De même, ce qui rend la vie sauvage si frappante, si attirante et, pourrait-on dire, convaincante pour le voyageur, c’est le caractère d’unité dans lequel elle se révèle à ses regards. Pour qui accède au village après avoir traversé la confuse forêt ou suivi les tortueux dédales des défilés entre les collines, soudain et dans son ensemble elle se découvre. Il embrasse des yeux toutes les paillottes à la fois. Il y a la ramatoa qui, levant le calaou, va piler le riz au seuil du boucan ; la femme qui est debout devant cette maison dont un homme recoud la toiture, berce légèrement un enfant attaché à ses reins ; sous un manguier, une vieille au métier tisse l’étoffe de paille ; assise contre une cloison de chaume, une mère confectionne sur une tête ébouriffée la patiente coiffure de la jeune fille.

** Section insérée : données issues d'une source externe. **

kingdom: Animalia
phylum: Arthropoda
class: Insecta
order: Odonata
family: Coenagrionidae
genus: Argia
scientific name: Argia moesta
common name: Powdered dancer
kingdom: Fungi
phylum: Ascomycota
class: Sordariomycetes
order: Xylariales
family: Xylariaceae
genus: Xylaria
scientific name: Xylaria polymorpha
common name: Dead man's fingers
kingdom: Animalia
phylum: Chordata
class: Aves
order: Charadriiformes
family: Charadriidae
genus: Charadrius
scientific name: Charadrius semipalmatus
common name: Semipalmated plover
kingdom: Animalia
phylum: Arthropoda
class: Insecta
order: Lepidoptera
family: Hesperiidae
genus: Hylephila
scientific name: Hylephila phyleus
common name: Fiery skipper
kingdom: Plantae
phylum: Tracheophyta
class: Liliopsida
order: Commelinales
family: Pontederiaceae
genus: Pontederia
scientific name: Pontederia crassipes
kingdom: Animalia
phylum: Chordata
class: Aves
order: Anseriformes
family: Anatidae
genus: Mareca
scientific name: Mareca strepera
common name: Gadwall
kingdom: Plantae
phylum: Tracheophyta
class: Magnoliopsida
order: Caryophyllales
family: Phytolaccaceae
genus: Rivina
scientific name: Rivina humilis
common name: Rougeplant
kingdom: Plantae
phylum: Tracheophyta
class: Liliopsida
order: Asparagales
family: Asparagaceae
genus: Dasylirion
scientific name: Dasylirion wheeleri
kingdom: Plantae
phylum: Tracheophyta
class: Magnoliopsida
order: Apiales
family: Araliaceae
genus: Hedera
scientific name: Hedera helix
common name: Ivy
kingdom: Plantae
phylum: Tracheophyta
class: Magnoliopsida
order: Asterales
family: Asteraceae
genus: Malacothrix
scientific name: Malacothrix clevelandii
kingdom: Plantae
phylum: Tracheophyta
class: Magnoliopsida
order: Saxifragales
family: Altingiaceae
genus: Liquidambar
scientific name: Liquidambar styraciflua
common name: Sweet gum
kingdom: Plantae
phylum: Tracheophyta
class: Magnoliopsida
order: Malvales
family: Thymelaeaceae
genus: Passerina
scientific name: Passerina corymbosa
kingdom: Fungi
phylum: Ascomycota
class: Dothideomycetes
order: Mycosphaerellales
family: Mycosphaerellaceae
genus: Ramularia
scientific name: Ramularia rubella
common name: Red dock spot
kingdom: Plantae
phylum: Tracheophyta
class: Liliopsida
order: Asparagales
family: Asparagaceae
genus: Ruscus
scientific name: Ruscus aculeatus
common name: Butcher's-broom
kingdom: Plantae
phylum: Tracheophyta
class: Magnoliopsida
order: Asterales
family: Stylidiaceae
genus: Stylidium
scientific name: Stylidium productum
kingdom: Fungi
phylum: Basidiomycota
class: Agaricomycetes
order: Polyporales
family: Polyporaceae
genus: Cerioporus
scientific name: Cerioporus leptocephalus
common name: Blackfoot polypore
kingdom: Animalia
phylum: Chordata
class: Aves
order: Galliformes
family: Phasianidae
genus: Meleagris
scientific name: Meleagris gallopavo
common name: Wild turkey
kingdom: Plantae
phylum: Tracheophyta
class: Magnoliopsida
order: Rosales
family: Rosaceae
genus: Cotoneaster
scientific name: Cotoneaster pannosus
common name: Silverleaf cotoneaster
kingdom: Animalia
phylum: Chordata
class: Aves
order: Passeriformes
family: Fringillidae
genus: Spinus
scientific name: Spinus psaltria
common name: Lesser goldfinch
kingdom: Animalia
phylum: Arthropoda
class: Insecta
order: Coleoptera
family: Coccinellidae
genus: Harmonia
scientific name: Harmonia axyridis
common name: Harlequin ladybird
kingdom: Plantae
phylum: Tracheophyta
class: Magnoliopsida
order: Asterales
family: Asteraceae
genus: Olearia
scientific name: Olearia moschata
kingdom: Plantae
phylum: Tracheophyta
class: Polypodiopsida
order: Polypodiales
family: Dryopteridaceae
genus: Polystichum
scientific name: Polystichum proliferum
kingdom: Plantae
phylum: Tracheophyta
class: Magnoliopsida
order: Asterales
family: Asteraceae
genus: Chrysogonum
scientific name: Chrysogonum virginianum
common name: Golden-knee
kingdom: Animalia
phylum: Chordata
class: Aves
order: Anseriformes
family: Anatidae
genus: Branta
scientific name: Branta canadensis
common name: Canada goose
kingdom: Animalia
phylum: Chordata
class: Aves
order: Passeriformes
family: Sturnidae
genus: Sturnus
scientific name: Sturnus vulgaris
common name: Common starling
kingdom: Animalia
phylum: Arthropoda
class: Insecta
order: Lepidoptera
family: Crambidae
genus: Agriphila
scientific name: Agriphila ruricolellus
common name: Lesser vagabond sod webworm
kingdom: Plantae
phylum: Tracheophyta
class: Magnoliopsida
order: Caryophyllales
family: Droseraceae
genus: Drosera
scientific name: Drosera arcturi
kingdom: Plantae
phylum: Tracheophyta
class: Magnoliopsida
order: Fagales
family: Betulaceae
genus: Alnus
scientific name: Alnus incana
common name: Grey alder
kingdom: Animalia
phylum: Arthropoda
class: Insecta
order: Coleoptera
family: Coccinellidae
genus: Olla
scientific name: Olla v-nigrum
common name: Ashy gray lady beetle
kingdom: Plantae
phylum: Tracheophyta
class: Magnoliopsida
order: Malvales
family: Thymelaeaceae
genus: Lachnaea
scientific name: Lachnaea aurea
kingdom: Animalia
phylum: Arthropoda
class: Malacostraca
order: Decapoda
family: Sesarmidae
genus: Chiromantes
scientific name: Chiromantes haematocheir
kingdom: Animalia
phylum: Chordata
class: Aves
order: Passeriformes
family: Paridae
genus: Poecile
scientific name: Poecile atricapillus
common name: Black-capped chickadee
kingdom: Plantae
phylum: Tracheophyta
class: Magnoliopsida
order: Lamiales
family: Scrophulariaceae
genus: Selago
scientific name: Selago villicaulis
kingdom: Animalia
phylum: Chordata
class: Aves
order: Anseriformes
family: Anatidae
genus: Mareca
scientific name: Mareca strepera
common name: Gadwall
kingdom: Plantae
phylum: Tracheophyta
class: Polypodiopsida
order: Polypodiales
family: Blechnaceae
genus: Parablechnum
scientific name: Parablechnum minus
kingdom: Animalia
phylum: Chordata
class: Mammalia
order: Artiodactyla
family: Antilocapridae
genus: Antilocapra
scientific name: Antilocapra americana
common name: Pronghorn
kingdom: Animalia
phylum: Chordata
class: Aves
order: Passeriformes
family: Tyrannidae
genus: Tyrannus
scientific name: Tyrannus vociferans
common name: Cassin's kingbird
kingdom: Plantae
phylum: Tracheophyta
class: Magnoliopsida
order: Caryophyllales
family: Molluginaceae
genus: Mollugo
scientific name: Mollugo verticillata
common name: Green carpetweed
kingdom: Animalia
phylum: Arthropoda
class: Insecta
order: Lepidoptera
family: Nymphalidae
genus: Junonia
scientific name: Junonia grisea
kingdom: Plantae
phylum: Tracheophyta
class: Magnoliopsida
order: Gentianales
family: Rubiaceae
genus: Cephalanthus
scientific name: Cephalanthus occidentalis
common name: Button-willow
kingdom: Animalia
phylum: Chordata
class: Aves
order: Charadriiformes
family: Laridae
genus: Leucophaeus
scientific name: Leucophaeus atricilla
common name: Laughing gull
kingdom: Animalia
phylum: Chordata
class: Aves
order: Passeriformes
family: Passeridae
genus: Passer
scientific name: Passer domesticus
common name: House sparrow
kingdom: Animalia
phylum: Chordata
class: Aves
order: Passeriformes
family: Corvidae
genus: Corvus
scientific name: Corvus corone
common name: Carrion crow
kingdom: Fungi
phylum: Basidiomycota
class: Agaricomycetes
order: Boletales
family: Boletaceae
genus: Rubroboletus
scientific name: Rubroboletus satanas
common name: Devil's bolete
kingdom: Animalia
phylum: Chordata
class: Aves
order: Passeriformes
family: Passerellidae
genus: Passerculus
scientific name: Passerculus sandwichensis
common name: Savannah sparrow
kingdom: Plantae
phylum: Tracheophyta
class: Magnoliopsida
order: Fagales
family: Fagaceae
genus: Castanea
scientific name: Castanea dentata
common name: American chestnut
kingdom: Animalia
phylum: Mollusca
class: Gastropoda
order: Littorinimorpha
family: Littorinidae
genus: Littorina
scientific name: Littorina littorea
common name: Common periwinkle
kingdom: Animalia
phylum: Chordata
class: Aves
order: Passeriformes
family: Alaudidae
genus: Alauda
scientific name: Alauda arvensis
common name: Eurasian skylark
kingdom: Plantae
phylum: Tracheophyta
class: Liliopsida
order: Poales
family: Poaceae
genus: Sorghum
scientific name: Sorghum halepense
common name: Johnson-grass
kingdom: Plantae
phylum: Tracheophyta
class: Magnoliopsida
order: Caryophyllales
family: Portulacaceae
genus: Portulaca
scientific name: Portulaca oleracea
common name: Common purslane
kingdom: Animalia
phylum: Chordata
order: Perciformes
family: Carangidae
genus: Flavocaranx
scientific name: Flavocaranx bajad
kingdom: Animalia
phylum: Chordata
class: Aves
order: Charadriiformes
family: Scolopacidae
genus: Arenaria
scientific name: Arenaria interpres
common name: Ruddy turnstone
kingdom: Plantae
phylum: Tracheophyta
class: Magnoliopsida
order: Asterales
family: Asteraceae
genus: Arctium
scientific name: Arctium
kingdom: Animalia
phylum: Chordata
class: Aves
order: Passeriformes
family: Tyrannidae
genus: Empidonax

Les rizières qui entretiennent l’existence des jeunes et des vieux sont au bas de la colline et le reflet du ciel baigne dans leurs eaux superficielles ; plus loin, des cris d’enfans font découvrir le troupeau de zébus parmi des rochers. Il n’est rien de caché à celui qui croit surprendre : une amphore d’argile rouge qui surgit au-dessus d’une tête brune au détour d’un sentier indique la source commune du village. Ainsi, toute la vie des hommes sur la terre se voit et se dispose clairement comme un paysage : on la comprend rien qu’à regarder et on la vit rien qu’à passer.


II. — LE CULTE DES ENFANS

Dans cette case humble et obscure comme une crèche, l’apparition de l’enfant est une fête de lumière : une semaine avant et après l’accouchement, un feu purificateur brûle nuit et jour près du lit de la mère. La perpétuation de la race est regardée comme le premier devoir et la joie la plus féconde de la vie. Le plus grand malheur dont puisse se plaindre un Malgache est de ne point posséder de fils : aussi ceux qui n’ont pu être pères le deviennent-ils « à la façon des tiges de maïs qui enfantent aux flancs, » c’est-à-dire en adoptant des enfans, ce qui est très fréquent.